Lifespan Regulation by Insulin Signaling
Research Area
Aging
Grant Type
Start-Up
Year
2003
Abstract
The onset of diabetes is highly correlated with age, suggesting that events that regulate the onset of diabetes may also regulate aging. Remarkably, research in organisms with fewer genes than humans, such as the fruit fly and C. elegans worm, has revealed that the same genetic process regulates both diabetes and aging. Our goal is to use this knowledge to alter the aging process without the deleterious effects of diabetes, in order to translate our findings in the laboratory to a highly functional therapeutic to combat both aging and the diseases associated with this process.
As a post-doctoral fellow in Cynthia Kenyon’s lab at UCSF I discovered that this process, called the insulin signaling pathway, controls many other processes, including aging, reproduction, stress resistance and development.
One of our most interesting findings is that this pathway can regulate these different processes at different times during the animal’s life cycle, and has the ability to be diverted to regulate one function but not others.

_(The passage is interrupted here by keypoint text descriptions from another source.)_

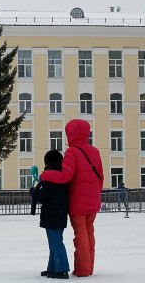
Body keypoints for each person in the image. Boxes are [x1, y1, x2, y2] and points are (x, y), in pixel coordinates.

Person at [40, 118, 104, 278]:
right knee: (90, 234)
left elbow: (65, 176)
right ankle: (89, 268)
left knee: (80, 235)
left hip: (78, 203)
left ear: (70, 134)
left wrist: (45, 175)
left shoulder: (72, 152)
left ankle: (82, 269)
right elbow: (101, 177)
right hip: (93, 201)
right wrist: (94, 194)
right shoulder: (95, 151)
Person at [31, 150, 70, 279]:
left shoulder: (49, 177)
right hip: (60, 213)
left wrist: (33, 192)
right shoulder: (63, 176)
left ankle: (62, 269)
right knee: (55, 242)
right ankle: (53, 268)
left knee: (55, 243)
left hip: (51, 214)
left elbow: (43, 197)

This suggests that we should be able to alter this pathway in humans to affect the aging process, but not induce diabetes.
Our model suggests that this pathway interacts with different components at different times to accomplish various tasks. Using genetic, molecular biology, and DNA microarray approaches I plan to identify these novel components. Once identified, it will be important to transition our work to help understand their relevance to human biology by studying animals more similar to humans.